La poesia, dal greco poiesis, è creazione. Di immagini e di idee, di sensazioni ed emozioni, attraverso la parola. La poesia di Antonella Sica è fedele a questo senso originario del termine, in quanto sa creare immagini che restano potentemente impresse nella mente del lettore e lo interrogano a fondo, per molto tempo dopo la lettura.
È una poesia della visione, a tratti quasi cinematografica, per l’accuratezza della descrizione dei correlativi oggettivi che popolano di significati lo spazio narrato, vissuto dall’io lirico. Dico vissuto, perché leggendo L’ira notturna di Penelope, non si ha mai la sensazione di essere a contatto con pose e finzioni letterarie; ma si sperimenta un’empatia profonda con l’autrice. Ciò accade perché Antonella Sica possiede una scrittura che rimane nel corso della silloge sempre fedele al “manifesto di poetica”, proclamato a conclusione, quasi a suggellare un percorso, forse un patto, intessuto con il lettore sin dall’inizio: “Le mie parole sono semi custodi / dei germogli della terra di dentro / sbocciano sul corpo nudo / nella luce e nel buio del vissuto. / Per questo non posso dar voce / a un dolore che non conosco: / per pudore, per rispetto / per non trovare un giorno in mezzo al petto, / un mazzo di fiori di plastica rossi / né vivi né morti” (p. 69).
Forse proprio perché la sua cifra è l’autenticità, quella di Antonella Sica è anche una poesia dell’ossimoro. Perché la realtà è complessa e contraddittoria, ed essere donna è complesso e contraddittorio.
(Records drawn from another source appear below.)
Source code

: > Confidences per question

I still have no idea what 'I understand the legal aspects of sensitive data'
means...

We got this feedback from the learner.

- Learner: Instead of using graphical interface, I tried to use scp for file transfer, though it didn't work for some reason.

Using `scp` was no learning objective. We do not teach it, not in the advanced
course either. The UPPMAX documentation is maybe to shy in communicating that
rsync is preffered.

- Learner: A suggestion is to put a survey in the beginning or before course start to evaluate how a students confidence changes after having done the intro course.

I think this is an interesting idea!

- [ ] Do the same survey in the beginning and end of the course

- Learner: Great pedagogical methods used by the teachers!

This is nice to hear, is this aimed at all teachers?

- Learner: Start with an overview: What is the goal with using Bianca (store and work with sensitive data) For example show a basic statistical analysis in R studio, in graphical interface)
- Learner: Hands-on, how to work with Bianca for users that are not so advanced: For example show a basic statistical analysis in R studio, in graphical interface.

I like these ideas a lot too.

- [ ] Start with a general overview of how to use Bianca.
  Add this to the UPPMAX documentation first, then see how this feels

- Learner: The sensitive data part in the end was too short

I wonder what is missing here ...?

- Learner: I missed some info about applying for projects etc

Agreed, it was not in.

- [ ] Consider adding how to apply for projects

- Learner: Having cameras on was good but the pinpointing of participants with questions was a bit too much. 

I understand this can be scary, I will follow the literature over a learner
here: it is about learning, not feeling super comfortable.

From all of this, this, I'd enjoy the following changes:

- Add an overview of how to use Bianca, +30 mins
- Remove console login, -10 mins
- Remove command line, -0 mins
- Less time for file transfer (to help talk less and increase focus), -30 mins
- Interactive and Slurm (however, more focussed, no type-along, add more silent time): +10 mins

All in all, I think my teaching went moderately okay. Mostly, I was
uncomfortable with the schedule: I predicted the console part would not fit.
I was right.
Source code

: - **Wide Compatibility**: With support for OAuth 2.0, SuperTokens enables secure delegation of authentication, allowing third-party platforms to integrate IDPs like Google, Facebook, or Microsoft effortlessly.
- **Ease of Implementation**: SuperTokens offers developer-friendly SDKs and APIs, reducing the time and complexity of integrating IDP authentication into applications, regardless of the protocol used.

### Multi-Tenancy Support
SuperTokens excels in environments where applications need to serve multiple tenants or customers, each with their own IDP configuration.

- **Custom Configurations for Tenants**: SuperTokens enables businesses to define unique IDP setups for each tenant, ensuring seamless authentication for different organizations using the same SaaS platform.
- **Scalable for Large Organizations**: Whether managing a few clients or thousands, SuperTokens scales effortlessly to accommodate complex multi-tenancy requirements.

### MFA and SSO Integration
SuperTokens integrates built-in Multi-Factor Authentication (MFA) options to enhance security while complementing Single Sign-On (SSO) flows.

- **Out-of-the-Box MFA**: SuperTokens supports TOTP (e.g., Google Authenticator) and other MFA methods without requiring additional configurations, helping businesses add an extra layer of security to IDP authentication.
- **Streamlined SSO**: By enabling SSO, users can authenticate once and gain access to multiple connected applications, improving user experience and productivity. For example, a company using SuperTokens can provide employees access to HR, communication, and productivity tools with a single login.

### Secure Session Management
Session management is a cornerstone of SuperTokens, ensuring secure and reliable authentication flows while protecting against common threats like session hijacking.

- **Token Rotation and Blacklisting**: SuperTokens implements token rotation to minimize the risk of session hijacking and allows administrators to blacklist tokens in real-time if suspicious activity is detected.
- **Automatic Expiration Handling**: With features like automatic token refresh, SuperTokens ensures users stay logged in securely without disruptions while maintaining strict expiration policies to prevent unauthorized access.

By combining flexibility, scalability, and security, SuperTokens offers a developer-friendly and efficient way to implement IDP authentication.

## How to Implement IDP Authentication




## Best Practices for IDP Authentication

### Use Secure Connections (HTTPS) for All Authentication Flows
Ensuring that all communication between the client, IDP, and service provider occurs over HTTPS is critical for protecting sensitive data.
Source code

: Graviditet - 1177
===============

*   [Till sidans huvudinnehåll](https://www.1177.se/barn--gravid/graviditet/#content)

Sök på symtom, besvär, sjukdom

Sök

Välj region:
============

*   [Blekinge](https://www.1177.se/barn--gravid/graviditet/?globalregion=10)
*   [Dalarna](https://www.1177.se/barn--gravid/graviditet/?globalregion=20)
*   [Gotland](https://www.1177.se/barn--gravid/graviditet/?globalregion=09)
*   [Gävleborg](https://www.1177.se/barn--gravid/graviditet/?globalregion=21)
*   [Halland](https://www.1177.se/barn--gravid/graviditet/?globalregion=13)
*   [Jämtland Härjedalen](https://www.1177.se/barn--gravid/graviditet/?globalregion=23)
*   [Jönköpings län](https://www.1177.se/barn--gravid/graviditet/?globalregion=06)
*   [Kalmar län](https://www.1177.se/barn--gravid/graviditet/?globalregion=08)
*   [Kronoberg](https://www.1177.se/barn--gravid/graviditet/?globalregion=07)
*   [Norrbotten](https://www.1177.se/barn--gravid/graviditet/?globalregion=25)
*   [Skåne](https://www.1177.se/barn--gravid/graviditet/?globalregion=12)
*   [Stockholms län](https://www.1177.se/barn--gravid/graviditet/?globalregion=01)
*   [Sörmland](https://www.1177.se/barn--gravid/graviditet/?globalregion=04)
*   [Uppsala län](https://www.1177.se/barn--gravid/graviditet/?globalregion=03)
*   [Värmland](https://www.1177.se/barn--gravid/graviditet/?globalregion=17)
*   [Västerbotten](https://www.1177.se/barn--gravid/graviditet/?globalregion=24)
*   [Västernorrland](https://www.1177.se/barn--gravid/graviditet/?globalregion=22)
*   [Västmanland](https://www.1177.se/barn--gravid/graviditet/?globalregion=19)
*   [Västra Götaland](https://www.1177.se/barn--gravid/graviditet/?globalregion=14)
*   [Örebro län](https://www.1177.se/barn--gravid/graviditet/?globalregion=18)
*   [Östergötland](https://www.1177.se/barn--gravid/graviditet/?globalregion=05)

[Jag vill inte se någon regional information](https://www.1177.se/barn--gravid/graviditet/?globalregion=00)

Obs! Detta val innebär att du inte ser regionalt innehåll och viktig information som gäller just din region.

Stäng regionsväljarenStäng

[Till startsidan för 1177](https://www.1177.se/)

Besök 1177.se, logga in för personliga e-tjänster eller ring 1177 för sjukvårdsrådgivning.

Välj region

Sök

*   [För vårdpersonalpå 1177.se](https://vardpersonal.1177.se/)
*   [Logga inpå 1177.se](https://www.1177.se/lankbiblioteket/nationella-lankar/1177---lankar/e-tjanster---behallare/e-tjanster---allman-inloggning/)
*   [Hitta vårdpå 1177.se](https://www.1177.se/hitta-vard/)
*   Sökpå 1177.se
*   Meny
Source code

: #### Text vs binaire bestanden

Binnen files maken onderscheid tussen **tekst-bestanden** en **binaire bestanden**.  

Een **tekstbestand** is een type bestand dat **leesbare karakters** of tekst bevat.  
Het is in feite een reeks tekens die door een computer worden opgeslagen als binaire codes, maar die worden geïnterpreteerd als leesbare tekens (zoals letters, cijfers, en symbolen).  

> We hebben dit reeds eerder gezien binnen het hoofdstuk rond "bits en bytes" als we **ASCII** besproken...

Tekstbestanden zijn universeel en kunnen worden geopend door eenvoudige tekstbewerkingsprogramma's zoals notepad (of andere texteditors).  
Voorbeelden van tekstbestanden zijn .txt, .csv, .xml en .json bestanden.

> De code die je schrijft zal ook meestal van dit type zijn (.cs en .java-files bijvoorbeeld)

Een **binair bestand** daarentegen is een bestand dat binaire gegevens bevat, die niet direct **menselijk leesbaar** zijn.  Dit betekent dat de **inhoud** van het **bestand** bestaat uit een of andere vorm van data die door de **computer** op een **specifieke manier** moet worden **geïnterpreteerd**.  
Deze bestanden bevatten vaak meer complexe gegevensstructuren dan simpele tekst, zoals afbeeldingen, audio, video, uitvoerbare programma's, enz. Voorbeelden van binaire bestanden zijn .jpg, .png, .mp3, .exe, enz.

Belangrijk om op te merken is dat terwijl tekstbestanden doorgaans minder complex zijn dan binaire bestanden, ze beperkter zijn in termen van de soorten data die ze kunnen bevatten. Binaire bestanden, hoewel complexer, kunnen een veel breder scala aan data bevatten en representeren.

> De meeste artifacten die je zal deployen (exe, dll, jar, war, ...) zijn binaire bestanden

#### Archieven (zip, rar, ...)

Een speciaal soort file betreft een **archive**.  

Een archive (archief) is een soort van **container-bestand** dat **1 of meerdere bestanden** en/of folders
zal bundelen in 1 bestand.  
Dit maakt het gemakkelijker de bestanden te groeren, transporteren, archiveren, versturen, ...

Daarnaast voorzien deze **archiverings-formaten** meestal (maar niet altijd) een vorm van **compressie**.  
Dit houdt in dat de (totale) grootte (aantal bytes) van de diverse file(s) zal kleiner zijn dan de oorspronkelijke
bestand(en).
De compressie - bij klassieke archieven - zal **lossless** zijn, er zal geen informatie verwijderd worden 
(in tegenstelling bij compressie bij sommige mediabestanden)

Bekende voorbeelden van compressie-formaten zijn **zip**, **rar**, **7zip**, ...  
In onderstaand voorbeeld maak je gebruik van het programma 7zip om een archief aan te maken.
Significa avere in sé la ciclicità della natura, propria dell’acqua, delle maree, della luna (non a caso simboli densamente presenti nel libro), la capacità di dare vita, di “dare alla luce”, e insieme il sentimento costante della morte. La tensione a rendere la contraddittorietà dell’io, della condizione femminile, della realtà tutta, è evidente sin dal titolo. Quando pensiamo all’ira omerica, pensiamo per antonomasia all’ira di Achille. Quando pensiamo a Penelope, le attribuiamo i luoghi comuni della pazienza e della fedeltà; la immaginiamo nelle sue stanze a tessere di giorno, a disfare di notte; facciamo fatica a seguirla nella sua arte della notturna distruzione, nelle trame della paura, del nascondimento, della rabbia, dello scoramento che pure deve aver provato.